Repeat the entries below exactly, missing none.

--*--

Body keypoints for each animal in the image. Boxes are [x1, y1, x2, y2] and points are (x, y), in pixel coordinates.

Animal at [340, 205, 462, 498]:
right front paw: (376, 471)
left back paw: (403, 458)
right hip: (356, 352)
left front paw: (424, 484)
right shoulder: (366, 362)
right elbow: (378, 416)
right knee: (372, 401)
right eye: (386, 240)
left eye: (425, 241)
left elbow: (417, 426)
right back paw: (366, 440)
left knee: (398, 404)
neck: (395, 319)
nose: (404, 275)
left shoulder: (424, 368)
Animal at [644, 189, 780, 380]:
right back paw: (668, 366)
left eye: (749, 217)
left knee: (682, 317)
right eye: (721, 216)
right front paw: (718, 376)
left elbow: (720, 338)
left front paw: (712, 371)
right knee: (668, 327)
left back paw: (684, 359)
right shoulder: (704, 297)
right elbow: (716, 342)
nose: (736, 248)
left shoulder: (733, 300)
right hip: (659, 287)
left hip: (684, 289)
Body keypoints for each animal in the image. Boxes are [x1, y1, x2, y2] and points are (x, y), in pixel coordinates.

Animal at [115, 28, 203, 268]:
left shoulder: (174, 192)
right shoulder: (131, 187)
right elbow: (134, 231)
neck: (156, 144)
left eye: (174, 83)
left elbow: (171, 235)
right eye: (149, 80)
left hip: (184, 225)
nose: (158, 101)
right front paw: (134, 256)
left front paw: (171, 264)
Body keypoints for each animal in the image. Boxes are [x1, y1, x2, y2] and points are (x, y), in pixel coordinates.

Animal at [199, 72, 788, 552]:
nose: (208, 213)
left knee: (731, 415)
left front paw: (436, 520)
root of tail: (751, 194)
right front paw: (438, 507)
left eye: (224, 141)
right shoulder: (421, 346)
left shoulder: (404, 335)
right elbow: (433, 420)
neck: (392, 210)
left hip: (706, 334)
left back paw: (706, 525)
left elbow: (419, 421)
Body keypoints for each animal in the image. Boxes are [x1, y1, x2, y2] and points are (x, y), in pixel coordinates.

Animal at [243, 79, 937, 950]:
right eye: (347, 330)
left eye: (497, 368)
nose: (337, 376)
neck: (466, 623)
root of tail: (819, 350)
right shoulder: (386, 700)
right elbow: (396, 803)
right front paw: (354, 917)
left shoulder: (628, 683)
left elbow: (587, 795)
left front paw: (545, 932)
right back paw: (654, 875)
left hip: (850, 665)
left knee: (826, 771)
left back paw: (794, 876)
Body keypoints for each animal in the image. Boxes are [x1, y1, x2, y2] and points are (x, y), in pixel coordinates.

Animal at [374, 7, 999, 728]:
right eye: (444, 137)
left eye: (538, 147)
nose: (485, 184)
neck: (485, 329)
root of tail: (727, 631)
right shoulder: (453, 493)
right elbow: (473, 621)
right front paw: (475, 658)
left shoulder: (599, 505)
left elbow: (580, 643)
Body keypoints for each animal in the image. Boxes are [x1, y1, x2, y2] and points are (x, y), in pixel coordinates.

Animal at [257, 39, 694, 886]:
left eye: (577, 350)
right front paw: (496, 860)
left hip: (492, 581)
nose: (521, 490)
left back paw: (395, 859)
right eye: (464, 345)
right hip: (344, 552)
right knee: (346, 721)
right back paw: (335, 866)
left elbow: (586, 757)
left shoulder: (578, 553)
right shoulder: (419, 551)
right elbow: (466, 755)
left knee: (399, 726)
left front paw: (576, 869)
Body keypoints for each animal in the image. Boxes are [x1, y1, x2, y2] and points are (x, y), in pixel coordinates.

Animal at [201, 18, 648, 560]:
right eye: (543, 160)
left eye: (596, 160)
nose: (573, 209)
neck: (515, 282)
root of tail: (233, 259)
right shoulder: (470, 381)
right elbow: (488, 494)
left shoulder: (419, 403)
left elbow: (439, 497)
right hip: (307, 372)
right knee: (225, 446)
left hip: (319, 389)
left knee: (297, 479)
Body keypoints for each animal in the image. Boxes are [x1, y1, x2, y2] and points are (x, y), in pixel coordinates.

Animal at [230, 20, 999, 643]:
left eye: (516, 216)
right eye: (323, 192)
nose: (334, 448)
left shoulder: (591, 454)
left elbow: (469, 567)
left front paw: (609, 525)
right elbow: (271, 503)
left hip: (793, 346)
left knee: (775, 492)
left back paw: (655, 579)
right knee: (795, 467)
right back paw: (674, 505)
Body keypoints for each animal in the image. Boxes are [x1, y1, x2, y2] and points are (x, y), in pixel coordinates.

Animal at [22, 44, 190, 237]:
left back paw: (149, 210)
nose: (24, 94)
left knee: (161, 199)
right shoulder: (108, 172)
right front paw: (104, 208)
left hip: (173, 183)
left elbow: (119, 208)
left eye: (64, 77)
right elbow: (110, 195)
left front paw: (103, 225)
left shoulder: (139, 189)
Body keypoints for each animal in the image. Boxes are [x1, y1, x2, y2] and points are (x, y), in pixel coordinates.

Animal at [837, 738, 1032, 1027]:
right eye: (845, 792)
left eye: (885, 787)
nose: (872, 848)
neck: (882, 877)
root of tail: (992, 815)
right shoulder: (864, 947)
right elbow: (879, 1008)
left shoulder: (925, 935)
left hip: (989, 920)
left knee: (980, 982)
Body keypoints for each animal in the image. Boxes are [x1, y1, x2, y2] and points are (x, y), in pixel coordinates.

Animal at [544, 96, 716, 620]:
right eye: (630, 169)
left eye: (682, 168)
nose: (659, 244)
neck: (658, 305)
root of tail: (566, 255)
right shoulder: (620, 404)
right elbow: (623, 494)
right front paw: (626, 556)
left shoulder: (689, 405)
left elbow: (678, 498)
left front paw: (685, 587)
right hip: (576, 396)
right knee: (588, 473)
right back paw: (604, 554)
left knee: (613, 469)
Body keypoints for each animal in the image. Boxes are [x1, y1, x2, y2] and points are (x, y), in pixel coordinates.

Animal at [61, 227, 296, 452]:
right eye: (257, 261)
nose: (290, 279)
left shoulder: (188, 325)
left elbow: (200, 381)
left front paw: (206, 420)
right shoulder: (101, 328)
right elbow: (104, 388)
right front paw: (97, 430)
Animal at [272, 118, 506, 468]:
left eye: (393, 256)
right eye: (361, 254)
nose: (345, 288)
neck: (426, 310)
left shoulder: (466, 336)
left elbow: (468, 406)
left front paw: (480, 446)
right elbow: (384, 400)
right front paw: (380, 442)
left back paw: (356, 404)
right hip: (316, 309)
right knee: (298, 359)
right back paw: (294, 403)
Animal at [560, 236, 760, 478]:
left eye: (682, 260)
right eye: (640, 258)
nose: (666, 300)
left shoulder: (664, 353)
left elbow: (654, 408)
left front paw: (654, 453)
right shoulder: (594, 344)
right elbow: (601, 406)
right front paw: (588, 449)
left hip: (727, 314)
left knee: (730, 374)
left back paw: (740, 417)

--*--

Result of the exercise =
Body keypoints for each animal in the image. Boxes are [x1, y1, x2, y2] and points are (x, y), in pixel coordinates.

Animal at [340, 205, 462, 498]:
right front paw: (376, 471)
left back paw: (403, 458)
right hip: (356, 352)
left front paw: (424, 484)
right shoulder: (366, 362)
right elbow: (378, 416)
right knee: (372, 401)
right eye: (386, 240)
left eye: (425, 241)
left elbow: (417, 426)
right back paw: (366, 440)
left knee: (398, 404)
neck: (395, 319)
nose: (404, 275)
left shoulder: (424, 368)
Animal at [644, 189, 780, 380]:
right back paw: (668, 366)
left eye: (749, 217)
left knee: (682, 317)
right eye: (721, 216)
right front paw: (718, 376)
left elbow: (720, 338)
left front paw: (712, 371)
right knee: (668, 327)
left back paw: (684, 359)
right shoulder: (704, 297)
right elbow: (716, 342)
nose: (736, 248)
left shoulder: (733, 300)
right hip: (659, 287)
left hip: (684, 289)
Body keypoints for each animal in the image. Boxes are [x1, y1, x2, y2] and points are (x, y), in pixel coordinates.

Animal at [115, 28, 203, 268]:
left shoulder: (174, 192)
right shoulder: (131, 187)
right elbow: (134, 231)
neck: (156, 144)
left eye: (174, 83)
left elbow: (171, 235)
right eye: (149, 80)
left hip: (184, 225)
nose: (158, 101)
right front paw: (134, 256)
left front paw: (171, 264)
Body keypoints for each animal in the image. Boxes are [x1, y1, x2, y2] and points are (x, y), in pixel coordinates.

Animal at [199, 72, 788, 552]:
nose: (208, 213)
left knee: (731, 415)
left front paw: (436, 520)
root of tail: (751, 194)
right front paw: (438, 507)
left eye: (224, 141)
right shoulder: (421, 346)
left shoulder: (404, 335)
right elbow: (433, 420)
neck: (392, 210)
left hip: (706, 334)
left back paw: (706, 525)
left elbow: (419, 421)
Body keypoints for each animal in the image. Boxes are [x1, y1, x2, y2] and points are (x, y), in pixel coordinates.

Animal at [243, 79, 937, 950]:
right eye: (347, 330)
left eye: (497, 368)
nose: (337, 376)
neck: (466, 623)
root of tail: (819, 350)
right shoulder: (386, 700)
right elbow: (396, 803)
right front paw: (354, 917)
left shoulder: (628, 683)
left elbow: (587, 795)
left front paw: (545, 932)
right back paw: (654, 875)
left hip: (850, 665)
left knee: (826, 771)
left back paw: (794, 876)
Body keypoints for each animal in the image. Boxes are [x1, y1, x2, y2] and points are (x, y), in pixel coordinates.

Animal at [374, 7, 999, 728]:
right eye: (444, 137)
left eye: (538, 147)
nose: (485, 184)
neck: (485, 329)
root of tail: (727, 631)
right shoulder: (453, 493)
right elbow: (473, 621)
right front paw: (475, 658)
left shoulder: (599, 505)
left elbow: (580, 643)
Body keypoints for each animal in the image. Boxes are [x1, y1, x2, y2] and points are (x, y), in pixel coordinates.

Animal at [257, 39, 694, 886]:
left eye: (577, 350)
right front paw: (496, 860)
left hip: (492, 581)
nose: (521, 490)
left back paw: (395, 859)
right eye: (464, 345)
right hip: (344, 552)
right knee: (346, 721)
right back paw: (335, 866)
left elbow: (586, 757)
left shoulder: (578, 553)
right shoulder: (419, 551)
right elbow: (466, 755)
left knee: (399, 726)
left front paw: (576, 869)
Body keypoints for each animal in the image. Boxes are [x1, y1, x2, y2] and points are (x, y), in pixel coordinates.

Animal at [201, 18, 648, 560]:
right eye: (543, 160)
left eye: (596, 160)
nose: (573, 209)
neck: (515, 282)
root of tail: (233, 259)
right shoulder: (470, 381)
right elbow: (488, 494)
left shoulder: (419, 403)
left elbow: (439, 497)
right hip: (307, 372)
right knee: (225, 446)
left hip: (319, 389)
left knee: (297, 479)
Body keypoints for each animal in the image. Boxes are [x1, y1, x2, y2] and points are (x, y), in pixel coordinates.

Animal at [230, 20, 999, 643]:
left eye: (516, 216)
right eye: (323, 192)
nose: (334, 448)
left shoulder: (591, 454)
left elbow: (469, 567)
left front paw: (609, 525)
right elbow: (271, 503)
left hip: (793, 346)
left knee: (775, 492)
left back paw: (655, 579)
right knee: (795, 467)
right back paw: (674, 505)
Body keypoints for each animal in the image. Boxes are [x1, y1, x2, y2] and points are (x, y), in pixel coordinates.

Animal at [22, 44, 190, 237]:
left back paw: (149, 210)
nose: (24, 94)
left knee: (161, 199)
right shoulder: (108, 172)
right front paw: (104, 208)
left hip: (173, 183)
left elbow: (119, 208)
left eye: (64, 77)
right elbow: (110, 195)
left front paw: (103, 225)
left shoulder: (139, 189)
Body keypoints for each animal in the image. Boxes are [x1, y1, x2, y2] and points are (x, y), in pixel coordinates.

Animal at [837, 738, 1032, 1027]:
right eye: (845, 792)
left eye: (885, 787)
nose: (872, 848)
neck: (882, 877)
root of tail: (992, 815)
right shoulder: (864, 947)
right elbow: (879, 1008)
left shoulder: (925, 935)
left hip: (989, 920)
left knee: (980, 982)
Body keypoints for each animal in the image. Boxes are [x1, y1, x2, y2] and points are (x, y), in pixel coordinates.

Animal at [544, 96, 716, 620]:
right eye: (630, 169)
left eye: (682, 168)
nose: (659, 244)
neck: (658, 305)
root of tail: (566, 255)
right shoulder: (620, 404)
right elbow: (623, 494)
right front paw: (626, 556)
left shoulder: (689, 405)
left elbow: (678, 498)
left front paw: (685, 587)
right hip: (576, 396)
right knee: (588, 473)
right back paw: (604, 554)
left knee: (613, 469)
Body keypoints for each animal in the image. Boxes are [x1, y1, x2, y2] and points are (x, y), in pixel coordinates.

Animal at [61, 227, 296, 452]:
right eye: (257, 261)
nose: (290, 279)
left shoulder: (188, 325)
left elbow: (200, 381)
left front paw: (206, 420)
right shoulder: (101, 328)
right elbow: (104, 388)
right front paw: (97, 430)
Animal at [272, 118, 506, 468]:
left eye: (393, 256)
right eye: (361, 254)
nose: (345, 288)
neck: (426, 310)
left shoulder: (466, 336)
left elbow: (468, 406)
left front paw: (480, 446)
right elbow: (384, 400)
right front paw: (380, 442)
left back paw: (356, 404)
right hip: (316, 309)
right knee: (298, 359)
right back paw: (294, 403)
Animal at [560, 236, 760, 478]:
left eye: (682, 260)
right eye: (640, 258)
nose: (666, 300)
left shoulder: (664, 353)
left elbow: (654, 408)
left front paw: (654, 453)
right shoulder: (594, 344)
right elbow: (601, 406)
right front paw: (588, 449)
left hip: (727, 314)
left knee: (730, 374)
left back paw: (740, 417)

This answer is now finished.